Most of us would agree that employee happiness is a good thing.
Happy employees often show more favorable outcomes on measures such as job performance, organizational citizenship behaviors, absenteeism, turnover, and healthcare costs.
Organizations with happy employees can also enjoy the benefits of a positive reputation, including greater publicity, customer loyalty, and ability to attract and compete for talent.
Happiness, for its own sake, is also probably a good thing.
Given these positive benefits, many organizations set goals and create initiatives to increase employee happiness. Some succeed and some fail.
To better understand how this works (or not) let’s consider 3 important facts.
1. There are different types of happiness
Happiness and unhappiness can occur as a part of our various moment-to-moment experiences (we’ll come back to this later).
But it is also important to consider happiness as a more cumulative outcome: a broader sense of satisfaction or dissatisfaction.
Research shows that there are actually 2 different types of overall sense of satisfaction:
- Hedonic: Positive and negative emotions. Generally determined by the ability to attain pleasure and avoid pain.
- Eudaimonic: Meaning and purpose. Generally determined by the ability to function and realize one’s potential.
This is an important distinction!
In one sense, being happy could simply mean feeling content or complacent.
In the other sense, being happy might instead mean feeling a sense of accomplishment and motivation to continue achieving.
While both of these things can be good in different ways, knowing this distinction can help you to set appropriate goals for your specific situation.
2. Pursuing happiness can actually be stressful and unhealthy
One of the most effective methods of increasing employee happiness is called work redesign. The goal is to make work more meaningful and engaging.
It’s almost exactly what it sounds like: job tasks are altered or rearranged with the following goals in mind:
- Increase the variety of skills and abilities used, by increasing the variety of tasks performed.
- Increase the significance of tasks performed by emphasizing how the results benefit other people.
- Increase task identity by providing opportunities to see identifiable projects through, beginning to end.
- Increase autonomy by giving employees more discretion about when and how they accomplish tasks.
- Increase feedback to let employees know how well they are doing.
These are all positive changes that can produce great results. However…
Take a second look at that list. What happens if you have too much variety, significance, identity, autonomy, and feedback? It would be incredibly stressful!
Research has shown that it is easy to take work redesign too far.
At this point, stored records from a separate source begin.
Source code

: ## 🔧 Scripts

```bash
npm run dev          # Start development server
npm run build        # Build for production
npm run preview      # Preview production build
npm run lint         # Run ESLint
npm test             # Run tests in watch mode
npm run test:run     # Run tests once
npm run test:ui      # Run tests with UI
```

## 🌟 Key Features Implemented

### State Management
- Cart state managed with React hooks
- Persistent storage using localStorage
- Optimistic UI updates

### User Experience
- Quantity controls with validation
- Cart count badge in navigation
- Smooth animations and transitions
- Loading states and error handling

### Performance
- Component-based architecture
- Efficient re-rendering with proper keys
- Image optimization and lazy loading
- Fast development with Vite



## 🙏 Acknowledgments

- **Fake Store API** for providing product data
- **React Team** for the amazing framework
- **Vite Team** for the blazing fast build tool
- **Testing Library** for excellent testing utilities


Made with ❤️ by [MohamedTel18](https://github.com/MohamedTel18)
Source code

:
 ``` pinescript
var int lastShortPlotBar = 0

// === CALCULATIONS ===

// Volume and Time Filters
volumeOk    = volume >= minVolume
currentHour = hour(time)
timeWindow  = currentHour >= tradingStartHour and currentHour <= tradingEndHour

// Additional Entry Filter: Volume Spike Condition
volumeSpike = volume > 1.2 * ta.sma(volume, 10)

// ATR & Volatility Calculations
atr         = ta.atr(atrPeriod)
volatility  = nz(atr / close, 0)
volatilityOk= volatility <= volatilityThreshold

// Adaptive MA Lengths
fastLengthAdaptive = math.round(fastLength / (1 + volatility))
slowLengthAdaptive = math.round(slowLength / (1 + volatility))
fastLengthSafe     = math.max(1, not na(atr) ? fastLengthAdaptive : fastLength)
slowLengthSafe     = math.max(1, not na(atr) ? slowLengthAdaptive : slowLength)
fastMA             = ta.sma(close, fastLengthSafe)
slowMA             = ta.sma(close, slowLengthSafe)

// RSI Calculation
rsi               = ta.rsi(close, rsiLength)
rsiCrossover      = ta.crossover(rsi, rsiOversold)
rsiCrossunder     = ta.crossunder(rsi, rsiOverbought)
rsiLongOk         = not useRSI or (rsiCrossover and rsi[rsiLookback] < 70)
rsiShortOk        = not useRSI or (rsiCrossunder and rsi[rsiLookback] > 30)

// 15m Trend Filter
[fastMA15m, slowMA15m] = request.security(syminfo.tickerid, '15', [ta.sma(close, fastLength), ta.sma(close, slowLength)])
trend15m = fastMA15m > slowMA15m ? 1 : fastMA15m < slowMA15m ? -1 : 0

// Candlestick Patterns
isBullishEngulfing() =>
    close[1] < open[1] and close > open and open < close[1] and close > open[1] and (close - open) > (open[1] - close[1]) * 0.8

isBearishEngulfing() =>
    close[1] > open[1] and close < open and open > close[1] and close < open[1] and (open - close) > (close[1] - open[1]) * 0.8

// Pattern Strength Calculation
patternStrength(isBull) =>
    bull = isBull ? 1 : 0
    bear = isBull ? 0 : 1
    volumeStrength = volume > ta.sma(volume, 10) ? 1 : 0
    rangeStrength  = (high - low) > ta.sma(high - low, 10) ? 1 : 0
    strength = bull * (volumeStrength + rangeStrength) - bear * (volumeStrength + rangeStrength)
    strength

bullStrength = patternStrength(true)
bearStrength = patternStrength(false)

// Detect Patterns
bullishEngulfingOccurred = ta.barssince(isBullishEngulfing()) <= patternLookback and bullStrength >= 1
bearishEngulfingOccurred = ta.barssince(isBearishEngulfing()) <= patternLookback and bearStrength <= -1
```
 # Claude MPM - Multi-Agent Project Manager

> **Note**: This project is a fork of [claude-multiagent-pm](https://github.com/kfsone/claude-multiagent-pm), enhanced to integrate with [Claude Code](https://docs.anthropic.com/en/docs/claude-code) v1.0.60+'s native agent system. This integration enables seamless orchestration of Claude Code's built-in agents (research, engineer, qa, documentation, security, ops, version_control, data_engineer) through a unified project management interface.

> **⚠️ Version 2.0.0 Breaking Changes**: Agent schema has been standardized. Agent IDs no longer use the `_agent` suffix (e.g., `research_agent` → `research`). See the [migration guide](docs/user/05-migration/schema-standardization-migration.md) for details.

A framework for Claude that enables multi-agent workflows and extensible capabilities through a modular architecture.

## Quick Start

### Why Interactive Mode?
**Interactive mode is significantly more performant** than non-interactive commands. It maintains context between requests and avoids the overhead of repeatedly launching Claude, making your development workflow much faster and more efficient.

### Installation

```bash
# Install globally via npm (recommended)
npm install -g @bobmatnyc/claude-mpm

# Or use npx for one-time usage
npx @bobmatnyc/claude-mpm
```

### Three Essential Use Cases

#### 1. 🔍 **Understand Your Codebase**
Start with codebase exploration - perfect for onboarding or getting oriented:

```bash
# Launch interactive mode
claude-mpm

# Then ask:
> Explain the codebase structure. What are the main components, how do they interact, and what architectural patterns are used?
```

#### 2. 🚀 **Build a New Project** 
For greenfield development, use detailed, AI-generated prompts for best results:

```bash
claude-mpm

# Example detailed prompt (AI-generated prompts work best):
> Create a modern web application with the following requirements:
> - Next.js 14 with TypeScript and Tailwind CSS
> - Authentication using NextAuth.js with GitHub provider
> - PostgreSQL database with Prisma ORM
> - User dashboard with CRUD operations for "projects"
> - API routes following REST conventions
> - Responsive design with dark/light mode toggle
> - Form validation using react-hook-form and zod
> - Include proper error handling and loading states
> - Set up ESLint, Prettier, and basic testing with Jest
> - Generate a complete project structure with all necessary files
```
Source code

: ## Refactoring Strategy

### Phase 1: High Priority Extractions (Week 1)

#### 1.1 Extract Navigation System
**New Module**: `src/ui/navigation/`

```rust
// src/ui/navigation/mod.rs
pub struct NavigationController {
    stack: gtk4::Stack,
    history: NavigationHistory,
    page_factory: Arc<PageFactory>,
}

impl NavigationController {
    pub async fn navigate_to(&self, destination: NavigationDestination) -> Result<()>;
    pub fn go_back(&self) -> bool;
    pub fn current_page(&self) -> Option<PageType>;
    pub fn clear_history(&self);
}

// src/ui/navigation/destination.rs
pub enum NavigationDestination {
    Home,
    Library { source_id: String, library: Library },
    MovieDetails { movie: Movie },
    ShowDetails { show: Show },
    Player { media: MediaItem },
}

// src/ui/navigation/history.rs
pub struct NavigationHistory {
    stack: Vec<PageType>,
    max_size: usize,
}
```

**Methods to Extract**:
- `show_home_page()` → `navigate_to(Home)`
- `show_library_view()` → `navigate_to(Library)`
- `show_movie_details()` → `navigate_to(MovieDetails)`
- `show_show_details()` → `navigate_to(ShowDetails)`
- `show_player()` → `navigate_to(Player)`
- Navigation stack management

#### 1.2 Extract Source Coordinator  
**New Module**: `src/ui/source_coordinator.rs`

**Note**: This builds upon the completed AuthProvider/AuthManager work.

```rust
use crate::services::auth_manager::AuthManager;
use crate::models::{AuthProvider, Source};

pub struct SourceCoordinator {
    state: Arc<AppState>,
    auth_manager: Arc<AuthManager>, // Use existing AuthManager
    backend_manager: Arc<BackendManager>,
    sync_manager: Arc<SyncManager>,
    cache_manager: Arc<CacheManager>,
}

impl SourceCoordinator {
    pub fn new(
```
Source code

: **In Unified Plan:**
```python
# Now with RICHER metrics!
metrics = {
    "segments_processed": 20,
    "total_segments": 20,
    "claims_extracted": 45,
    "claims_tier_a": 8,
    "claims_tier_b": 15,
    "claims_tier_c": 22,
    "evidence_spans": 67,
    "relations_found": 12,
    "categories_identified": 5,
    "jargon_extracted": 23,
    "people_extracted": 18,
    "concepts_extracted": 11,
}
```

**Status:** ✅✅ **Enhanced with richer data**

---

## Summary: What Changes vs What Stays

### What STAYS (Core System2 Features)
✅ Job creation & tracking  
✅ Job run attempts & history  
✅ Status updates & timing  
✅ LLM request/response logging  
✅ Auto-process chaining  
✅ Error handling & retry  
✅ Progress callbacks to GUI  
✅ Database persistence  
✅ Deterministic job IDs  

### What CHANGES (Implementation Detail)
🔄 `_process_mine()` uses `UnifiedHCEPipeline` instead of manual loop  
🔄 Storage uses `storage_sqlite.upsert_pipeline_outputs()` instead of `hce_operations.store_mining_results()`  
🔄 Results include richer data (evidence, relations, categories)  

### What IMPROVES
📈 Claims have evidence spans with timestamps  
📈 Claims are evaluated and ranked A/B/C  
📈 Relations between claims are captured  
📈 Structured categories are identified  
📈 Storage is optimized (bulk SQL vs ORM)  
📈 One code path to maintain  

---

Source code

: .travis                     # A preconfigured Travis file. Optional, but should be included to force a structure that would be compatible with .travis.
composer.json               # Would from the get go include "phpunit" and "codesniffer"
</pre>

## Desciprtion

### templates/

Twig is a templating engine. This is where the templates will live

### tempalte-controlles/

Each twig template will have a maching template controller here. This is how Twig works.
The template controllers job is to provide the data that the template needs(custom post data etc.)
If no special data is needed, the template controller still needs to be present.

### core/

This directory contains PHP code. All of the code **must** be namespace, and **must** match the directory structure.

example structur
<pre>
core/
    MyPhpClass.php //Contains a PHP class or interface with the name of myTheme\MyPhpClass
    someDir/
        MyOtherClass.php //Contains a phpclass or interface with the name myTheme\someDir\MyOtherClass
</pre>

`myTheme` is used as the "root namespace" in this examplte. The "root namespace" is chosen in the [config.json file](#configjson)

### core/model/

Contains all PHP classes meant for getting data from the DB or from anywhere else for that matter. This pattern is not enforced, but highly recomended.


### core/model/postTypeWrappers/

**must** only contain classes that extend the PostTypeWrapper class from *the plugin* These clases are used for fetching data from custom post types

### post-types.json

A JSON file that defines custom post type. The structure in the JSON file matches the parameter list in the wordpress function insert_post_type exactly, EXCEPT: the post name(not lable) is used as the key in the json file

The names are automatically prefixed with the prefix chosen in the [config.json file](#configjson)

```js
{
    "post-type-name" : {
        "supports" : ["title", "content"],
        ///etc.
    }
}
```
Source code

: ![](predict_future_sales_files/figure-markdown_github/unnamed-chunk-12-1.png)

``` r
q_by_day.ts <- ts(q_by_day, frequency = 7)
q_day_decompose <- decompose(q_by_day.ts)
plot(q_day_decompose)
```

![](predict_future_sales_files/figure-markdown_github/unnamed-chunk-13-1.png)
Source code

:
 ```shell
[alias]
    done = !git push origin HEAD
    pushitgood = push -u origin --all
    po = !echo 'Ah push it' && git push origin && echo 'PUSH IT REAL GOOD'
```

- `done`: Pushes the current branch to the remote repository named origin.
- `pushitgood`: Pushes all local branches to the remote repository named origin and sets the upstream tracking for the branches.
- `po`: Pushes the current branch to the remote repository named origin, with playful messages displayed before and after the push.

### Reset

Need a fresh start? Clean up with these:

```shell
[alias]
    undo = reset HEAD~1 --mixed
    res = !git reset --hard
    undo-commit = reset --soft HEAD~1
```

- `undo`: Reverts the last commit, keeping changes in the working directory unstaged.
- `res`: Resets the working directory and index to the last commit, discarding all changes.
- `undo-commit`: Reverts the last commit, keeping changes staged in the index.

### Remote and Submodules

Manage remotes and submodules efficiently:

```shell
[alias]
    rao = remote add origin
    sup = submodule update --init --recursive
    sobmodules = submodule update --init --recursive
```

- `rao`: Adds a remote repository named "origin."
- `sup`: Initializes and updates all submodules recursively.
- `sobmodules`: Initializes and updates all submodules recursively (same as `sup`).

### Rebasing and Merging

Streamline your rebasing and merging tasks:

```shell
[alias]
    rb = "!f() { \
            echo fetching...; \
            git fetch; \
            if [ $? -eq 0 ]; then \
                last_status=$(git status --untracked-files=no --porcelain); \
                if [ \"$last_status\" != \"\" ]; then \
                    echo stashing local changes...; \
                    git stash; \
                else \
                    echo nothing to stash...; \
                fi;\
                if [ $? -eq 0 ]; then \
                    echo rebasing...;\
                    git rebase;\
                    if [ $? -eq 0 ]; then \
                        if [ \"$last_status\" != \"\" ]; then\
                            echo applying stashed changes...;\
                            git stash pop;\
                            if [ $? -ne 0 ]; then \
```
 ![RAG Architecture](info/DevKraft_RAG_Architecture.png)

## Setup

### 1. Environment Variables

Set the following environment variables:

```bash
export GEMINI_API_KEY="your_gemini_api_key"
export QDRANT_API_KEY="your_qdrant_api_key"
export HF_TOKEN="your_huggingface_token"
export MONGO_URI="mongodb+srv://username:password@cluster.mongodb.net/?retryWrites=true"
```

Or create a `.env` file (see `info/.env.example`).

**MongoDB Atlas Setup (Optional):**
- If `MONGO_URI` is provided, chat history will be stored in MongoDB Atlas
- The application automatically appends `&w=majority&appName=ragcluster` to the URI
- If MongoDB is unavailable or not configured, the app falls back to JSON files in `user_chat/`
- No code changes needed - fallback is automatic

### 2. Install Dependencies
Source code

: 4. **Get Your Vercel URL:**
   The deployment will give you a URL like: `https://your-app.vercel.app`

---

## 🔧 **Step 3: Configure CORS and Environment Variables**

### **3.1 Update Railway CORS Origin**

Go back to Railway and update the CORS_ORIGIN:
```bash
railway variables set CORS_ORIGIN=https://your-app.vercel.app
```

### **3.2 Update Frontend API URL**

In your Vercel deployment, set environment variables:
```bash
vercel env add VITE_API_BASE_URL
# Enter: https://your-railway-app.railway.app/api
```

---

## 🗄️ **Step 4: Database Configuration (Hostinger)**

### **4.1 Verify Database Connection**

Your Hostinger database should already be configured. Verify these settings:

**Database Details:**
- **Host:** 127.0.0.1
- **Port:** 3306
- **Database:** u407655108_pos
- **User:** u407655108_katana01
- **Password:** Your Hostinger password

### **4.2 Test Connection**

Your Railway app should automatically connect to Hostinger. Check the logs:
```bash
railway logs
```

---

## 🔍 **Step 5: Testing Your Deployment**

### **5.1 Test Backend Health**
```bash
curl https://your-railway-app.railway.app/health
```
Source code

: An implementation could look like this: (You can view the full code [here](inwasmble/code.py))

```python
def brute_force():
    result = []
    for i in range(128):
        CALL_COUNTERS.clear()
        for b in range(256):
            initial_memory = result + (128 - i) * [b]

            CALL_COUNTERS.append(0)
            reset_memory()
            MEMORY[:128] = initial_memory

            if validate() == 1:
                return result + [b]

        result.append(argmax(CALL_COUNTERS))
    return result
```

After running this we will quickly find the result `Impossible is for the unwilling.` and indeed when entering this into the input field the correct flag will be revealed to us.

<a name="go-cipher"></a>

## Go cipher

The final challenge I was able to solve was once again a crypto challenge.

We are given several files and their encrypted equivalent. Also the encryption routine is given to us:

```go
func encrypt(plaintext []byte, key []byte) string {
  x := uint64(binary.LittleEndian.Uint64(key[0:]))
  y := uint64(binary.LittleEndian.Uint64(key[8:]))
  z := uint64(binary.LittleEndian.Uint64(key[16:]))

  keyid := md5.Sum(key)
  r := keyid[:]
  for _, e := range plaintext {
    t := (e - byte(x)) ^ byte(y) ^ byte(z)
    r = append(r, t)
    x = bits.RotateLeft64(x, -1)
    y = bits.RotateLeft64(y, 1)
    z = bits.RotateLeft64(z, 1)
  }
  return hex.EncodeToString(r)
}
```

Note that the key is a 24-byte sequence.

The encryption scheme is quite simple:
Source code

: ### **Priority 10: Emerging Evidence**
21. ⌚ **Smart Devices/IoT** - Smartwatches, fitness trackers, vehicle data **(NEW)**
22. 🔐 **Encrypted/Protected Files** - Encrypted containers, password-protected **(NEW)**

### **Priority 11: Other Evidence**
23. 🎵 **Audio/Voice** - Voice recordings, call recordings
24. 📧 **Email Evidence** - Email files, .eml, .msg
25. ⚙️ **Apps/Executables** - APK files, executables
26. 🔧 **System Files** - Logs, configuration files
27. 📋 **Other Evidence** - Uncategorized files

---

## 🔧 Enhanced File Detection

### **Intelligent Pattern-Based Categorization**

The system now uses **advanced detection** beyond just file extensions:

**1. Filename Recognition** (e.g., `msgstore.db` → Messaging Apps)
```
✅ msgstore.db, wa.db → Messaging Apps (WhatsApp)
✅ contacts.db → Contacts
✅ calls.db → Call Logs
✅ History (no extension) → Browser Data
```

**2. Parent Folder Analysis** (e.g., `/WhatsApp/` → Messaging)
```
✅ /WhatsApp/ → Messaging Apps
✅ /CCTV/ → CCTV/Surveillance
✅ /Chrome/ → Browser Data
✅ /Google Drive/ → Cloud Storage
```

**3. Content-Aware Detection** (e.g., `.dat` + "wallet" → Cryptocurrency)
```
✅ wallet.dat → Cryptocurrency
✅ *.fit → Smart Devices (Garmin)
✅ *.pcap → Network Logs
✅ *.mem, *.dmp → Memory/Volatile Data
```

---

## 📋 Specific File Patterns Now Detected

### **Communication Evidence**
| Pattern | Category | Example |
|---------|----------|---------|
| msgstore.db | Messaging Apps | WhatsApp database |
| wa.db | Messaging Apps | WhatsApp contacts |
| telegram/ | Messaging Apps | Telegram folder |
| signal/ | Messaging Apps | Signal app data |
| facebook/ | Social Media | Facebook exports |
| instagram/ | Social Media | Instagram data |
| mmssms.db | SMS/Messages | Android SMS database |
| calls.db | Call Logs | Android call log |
While employees can often feel happy with very demanding work, they at the same time show a variety of unhealthy physical symptoms related to fatigue and stress.
3. Things that “should” make employees happy can backfire
If you can name an initiative intended to make employees happier, you can probably also name a way that it can go wrong.
Employee recognition programs can lead to jealousy and rivalries between employees. This can ultimately undermine trust, cooperation, and teamwork.
And paying out bonus incentives can have very similar repercussions.
Team-building initiatives can undermine an employee’s sense of individual identity.
Training initiatives and guidelines can undermine an employee’s sense of autonomy.
And so on…
Know your outcomes
To sum up, we all know that employee happiness can be a good thing, but when we try to increase it, the potential for unintended outcomes exists on many levels.
It is therefore essential to actually track outcomes.
Keep an open dialogue with employees, and regularly collect and review data about what is going on.
As an added bonus, knowing that you care about their happiness might actually make employees happy.